When she glanced back at the slaves, it was to find that they, too, had stopped to watch. Across the distance, Wind Leaf heard her bark, “What are you doing? Wasting Father Sun’s light? We can finish three more courses of stone today!”
How like her.
From habit he turned, looking up the Great North Road where it ran across the flat terrace to the uplands. There another of the large towns had been laid out. The successor to Center Place, it remained nothing but a pattern of sticks driven into the cobble terrace with lengths of string stretched between them to mark walls and rooms. Given the drought, the political unease, the rumors of rebellion, and the other troubles, talk was that not enough workers could be mustered to quarry the stone to build it.
“We may resort to adobe bricks,” Yellowgirl had told him sourly.
“You’re joking,” he’d replied.
“Oh?” she’d asked warily. “I suppose you have a couple hundred workers hidden away somewhere? Or did you just think you’d send your war parties out to round them up at the waggling of the Blessed Sun’s finger?”

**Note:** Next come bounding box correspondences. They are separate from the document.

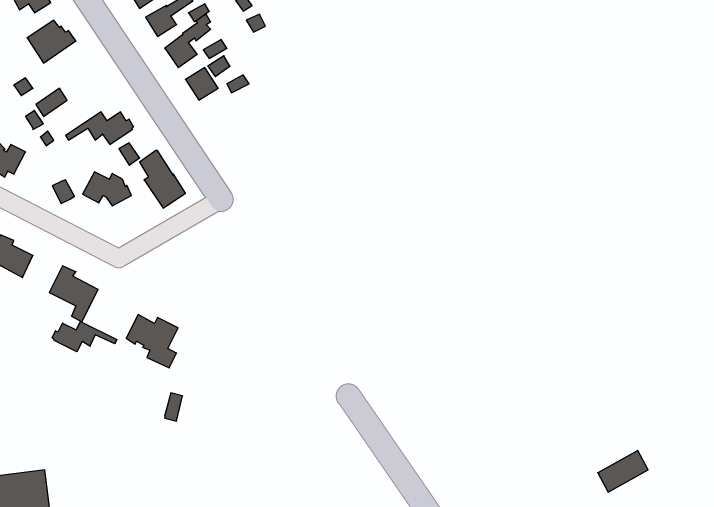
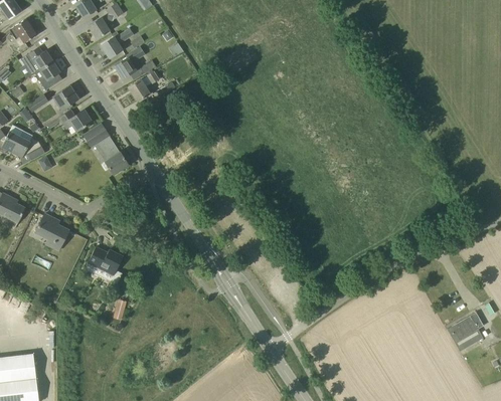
building: none -> [34,61,62,90]
building: none -> [51,85,78,111]
building: [83,172,131,206] -> [11,137,44,160]
building: [52,321,117,352] -> none
building: [598,451,648,492] -> [448,314,482,342]

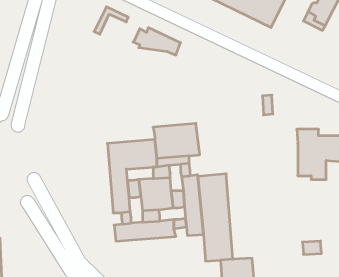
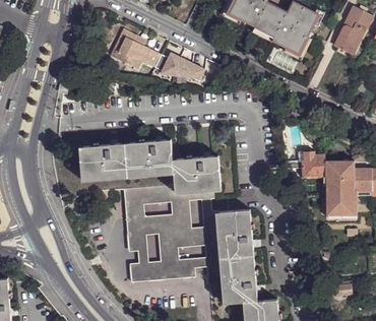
building: none -> [115,39,158,69]
building: none -> [80,139,174,177]
building: none -> [302,151,326,178]

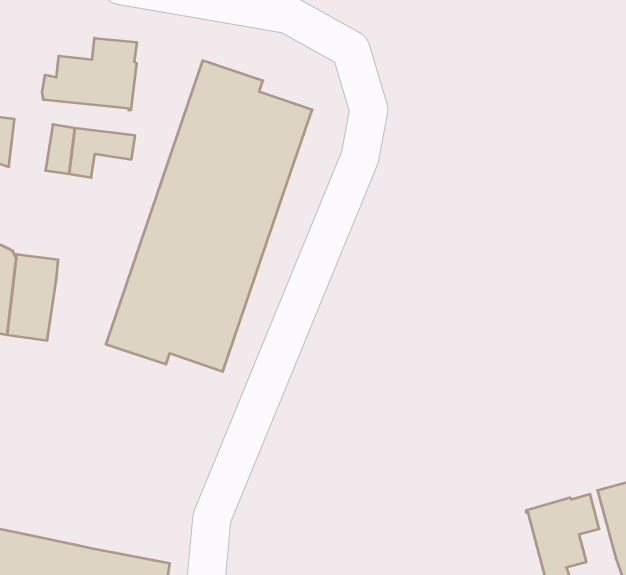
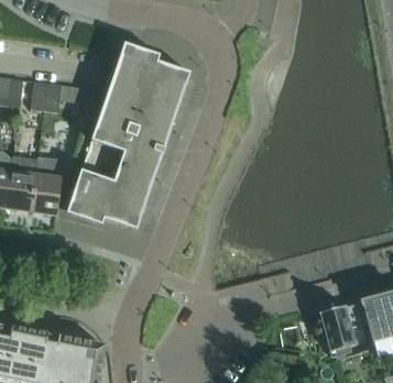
building: [42,38,137,110] -> none
building: none -> [31,155,66,214]

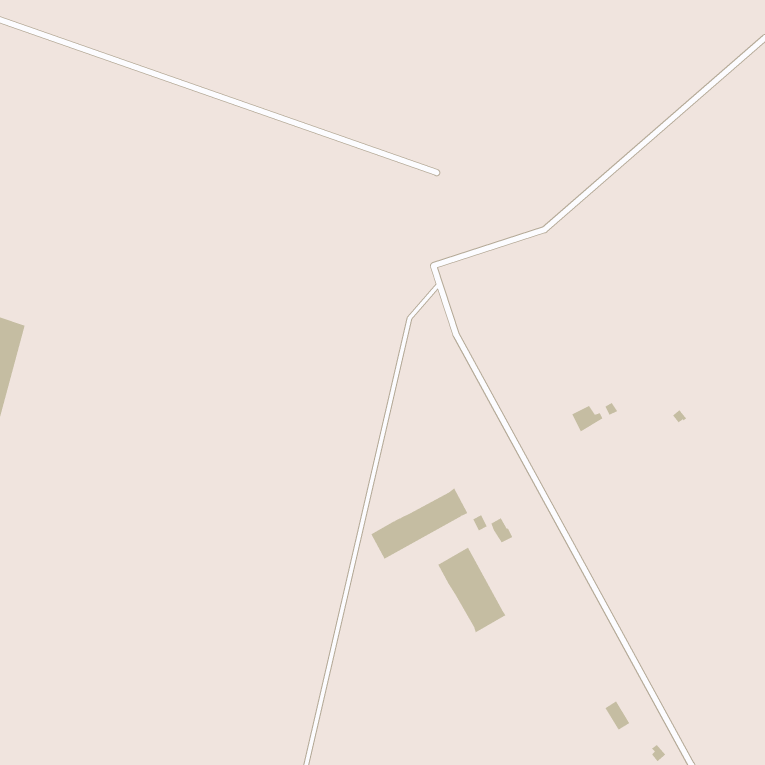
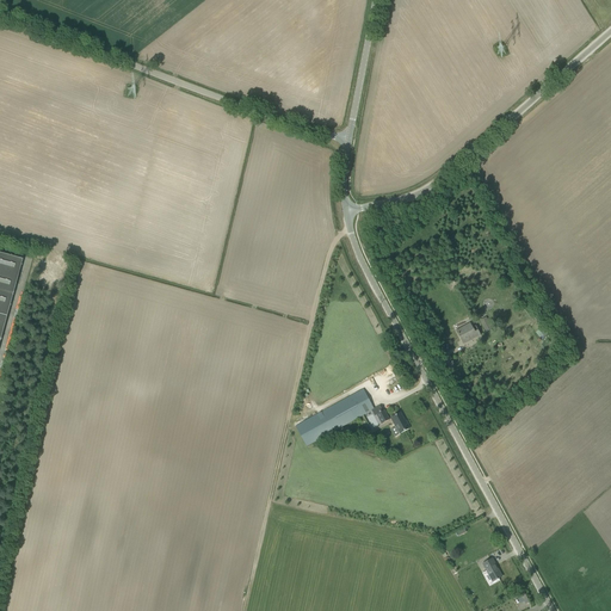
building: [437,547,506,633] -> none

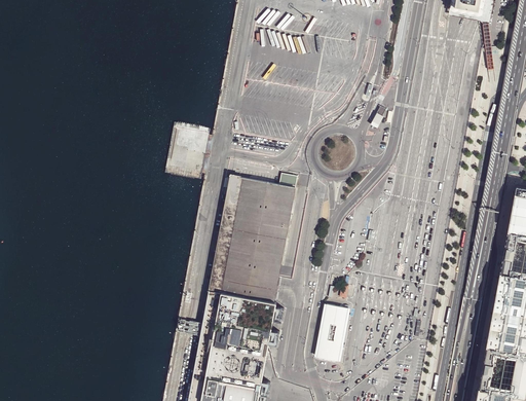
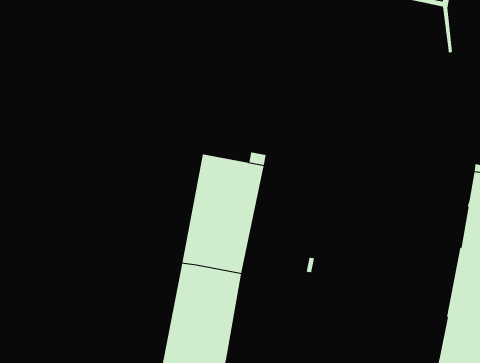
building: [318,304,348,361] -> none

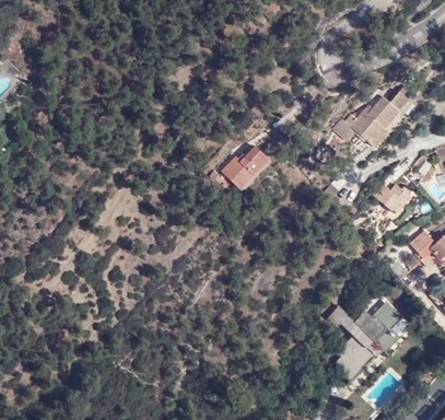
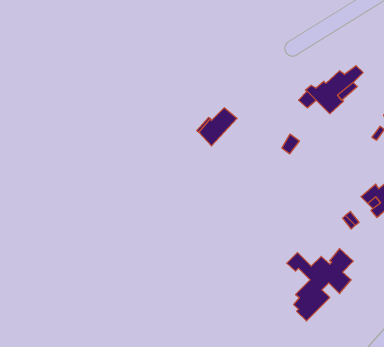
building: [374,184,411,212] -> none

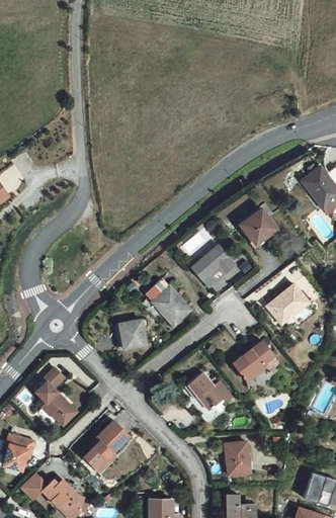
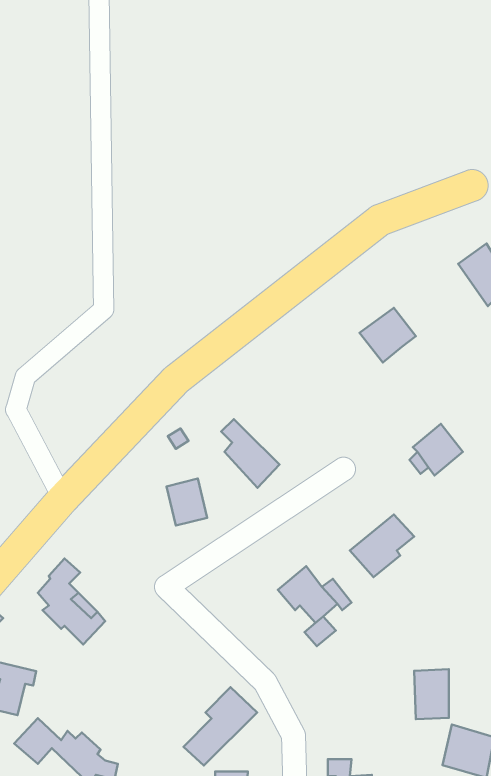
building: [194,245,258,281] -> none
building: [81,420,129,470] -> [183,687,257,766]
building: [228,446,250,479] -> [414,669,449,719]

He couldn’t, of course. Even slaves had to eat. And that was the fundamental problem.
He squinted up at the searing ball of the sun. White and hot, the god scorched his face—burned into his eyes. Summer had been brutal. The dryland fields had wilted, the tender young corn stalks now brittle and fit for nothing more than winter fuel. The bean plants, those that still survived, were short, stunted, and well past the date for flowering.
Nor had winter been of much help lately. He could almost believe the stories that circulated about how Old Woman North was withholding the snows, keeping the buffalo from calling them down. She had sent a numbing cold rolling down out of the north last winter, but little in the way of snow. For days the land had been gripped by a deep dry cold, the temperature never above freezing. But instead of drifting snow, the cruel winds had only traced patterns of dust from the friable soil.